→ **Work order**: Across the entries that follow, how many lines have the word "Adhes" in them? Give only the number.

→ **Record set**:
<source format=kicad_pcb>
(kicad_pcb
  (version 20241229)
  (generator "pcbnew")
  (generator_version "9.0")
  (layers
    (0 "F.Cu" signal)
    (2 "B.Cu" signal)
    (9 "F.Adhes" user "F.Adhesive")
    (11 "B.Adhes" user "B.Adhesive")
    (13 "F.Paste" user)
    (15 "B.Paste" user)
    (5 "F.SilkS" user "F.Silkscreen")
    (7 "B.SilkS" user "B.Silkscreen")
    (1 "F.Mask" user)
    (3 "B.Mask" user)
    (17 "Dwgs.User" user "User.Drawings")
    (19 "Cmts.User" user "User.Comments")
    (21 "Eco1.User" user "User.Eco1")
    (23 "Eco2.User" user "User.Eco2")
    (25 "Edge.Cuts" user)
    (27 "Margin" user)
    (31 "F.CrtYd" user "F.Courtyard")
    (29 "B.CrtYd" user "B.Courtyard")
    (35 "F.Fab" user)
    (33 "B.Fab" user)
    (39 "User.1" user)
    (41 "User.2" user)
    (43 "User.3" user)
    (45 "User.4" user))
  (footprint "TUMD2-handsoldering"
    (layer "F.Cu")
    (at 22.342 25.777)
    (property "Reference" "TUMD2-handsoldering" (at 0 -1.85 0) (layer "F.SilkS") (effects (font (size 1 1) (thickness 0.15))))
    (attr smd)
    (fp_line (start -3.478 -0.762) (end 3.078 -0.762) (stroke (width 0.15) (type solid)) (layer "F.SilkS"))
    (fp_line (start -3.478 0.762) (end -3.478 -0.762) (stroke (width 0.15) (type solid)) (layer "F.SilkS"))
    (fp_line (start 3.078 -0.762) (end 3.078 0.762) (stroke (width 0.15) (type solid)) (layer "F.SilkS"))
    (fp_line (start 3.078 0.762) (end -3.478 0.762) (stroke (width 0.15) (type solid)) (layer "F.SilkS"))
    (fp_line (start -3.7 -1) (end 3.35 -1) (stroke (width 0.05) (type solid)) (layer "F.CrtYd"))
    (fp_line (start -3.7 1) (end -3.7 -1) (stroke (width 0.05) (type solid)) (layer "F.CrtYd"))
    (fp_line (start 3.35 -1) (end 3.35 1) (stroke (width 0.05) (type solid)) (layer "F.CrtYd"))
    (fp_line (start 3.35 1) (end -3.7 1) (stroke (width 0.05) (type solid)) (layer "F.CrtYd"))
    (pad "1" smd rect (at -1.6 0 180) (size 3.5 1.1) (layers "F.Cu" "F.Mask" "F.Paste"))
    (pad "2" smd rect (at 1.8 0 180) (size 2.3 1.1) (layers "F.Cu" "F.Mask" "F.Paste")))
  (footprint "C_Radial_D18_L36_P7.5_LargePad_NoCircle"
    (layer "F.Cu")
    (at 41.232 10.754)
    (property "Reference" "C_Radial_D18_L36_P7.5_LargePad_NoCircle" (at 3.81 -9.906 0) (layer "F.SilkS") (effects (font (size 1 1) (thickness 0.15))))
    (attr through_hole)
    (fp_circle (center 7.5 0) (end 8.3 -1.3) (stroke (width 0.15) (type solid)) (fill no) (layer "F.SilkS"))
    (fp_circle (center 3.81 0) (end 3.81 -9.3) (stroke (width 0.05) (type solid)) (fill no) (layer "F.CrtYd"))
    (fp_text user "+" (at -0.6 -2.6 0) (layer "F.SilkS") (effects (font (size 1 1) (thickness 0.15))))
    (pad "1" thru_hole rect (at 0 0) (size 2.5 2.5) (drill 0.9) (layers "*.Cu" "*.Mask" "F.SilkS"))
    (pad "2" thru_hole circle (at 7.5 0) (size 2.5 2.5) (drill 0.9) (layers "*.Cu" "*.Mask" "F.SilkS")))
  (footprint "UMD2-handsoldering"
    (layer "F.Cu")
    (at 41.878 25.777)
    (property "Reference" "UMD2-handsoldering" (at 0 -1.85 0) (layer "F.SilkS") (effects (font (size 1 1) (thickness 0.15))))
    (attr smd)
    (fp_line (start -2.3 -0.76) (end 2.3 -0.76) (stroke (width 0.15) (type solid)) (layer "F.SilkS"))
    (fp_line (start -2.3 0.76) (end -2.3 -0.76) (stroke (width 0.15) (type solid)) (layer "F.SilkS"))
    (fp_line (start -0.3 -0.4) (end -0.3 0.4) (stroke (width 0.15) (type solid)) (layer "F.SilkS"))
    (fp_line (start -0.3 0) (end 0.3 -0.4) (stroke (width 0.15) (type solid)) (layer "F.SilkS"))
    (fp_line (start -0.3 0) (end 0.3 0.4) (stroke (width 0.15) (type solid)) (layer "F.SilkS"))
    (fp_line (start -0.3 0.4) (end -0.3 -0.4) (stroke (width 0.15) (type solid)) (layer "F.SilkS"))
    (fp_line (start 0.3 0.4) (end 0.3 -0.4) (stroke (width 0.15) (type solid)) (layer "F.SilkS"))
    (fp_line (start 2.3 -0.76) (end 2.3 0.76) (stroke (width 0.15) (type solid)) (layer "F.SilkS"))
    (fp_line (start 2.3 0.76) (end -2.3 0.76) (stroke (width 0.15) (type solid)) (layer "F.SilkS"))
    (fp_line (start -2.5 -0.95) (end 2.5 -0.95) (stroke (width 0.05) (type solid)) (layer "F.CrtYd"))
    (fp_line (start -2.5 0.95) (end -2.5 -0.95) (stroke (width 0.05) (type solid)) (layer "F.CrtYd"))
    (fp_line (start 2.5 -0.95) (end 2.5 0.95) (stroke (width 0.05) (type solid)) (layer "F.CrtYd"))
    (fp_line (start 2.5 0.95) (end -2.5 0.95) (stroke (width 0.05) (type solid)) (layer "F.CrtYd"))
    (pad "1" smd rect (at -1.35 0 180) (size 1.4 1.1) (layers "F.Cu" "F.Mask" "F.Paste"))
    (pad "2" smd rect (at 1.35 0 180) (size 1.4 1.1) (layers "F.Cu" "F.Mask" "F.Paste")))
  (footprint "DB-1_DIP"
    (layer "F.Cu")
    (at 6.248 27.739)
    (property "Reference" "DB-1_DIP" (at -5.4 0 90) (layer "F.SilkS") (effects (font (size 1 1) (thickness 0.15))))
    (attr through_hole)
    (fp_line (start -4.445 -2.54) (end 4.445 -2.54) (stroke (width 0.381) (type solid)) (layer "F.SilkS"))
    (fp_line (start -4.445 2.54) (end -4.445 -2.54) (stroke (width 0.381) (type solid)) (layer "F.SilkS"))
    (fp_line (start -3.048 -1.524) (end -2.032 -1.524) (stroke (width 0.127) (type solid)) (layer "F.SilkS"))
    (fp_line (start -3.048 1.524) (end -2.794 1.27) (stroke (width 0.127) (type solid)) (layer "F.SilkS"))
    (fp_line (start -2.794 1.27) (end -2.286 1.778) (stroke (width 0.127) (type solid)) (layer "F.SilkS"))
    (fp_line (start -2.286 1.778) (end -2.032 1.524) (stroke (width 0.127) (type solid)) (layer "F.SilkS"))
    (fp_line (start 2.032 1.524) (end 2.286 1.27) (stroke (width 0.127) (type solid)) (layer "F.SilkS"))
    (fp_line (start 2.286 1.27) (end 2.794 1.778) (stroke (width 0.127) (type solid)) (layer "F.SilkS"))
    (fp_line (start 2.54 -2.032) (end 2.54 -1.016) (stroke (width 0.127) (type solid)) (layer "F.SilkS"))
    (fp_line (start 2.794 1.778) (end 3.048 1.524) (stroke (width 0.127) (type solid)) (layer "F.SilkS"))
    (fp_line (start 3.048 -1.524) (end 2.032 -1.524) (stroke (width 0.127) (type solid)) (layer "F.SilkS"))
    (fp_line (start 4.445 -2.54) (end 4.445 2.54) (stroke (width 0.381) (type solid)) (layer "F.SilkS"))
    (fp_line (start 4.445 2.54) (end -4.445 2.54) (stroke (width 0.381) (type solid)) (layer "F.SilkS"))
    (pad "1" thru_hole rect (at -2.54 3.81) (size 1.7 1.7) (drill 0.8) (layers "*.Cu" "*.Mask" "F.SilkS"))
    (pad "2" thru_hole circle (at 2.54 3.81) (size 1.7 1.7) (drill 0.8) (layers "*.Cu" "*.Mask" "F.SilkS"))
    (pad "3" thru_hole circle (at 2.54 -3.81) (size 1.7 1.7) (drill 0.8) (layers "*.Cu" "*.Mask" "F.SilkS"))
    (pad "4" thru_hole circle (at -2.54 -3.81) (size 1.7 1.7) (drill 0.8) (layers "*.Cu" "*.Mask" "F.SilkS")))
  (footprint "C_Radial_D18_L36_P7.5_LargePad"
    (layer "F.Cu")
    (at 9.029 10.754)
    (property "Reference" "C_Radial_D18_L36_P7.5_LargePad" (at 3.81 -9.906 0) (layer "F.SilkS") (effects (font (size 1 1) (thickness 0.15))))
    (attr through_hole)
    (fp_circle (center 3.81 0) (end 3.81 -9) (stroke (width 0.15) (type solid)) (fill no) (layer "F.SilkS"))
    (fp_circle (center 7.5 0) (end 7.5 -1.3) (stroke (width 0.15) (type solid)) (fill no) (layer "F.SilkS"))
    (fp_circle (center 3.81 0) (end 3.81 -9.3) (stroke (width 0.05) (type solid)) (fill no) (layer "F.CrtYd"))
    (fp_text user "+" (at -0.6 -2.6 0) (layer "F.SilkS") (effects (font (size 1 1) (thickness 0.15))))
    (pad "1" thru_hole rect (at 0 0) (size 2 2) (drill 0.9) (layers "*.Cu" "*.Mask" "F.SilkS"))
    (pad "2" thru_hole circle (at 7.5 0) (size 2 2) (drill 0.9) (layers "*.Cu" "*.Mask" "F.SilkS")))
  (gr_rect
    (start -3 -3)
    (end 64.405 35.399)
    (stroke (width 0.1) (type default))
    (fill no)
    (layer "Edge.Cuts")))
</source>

→ **Result for this exercise**: 2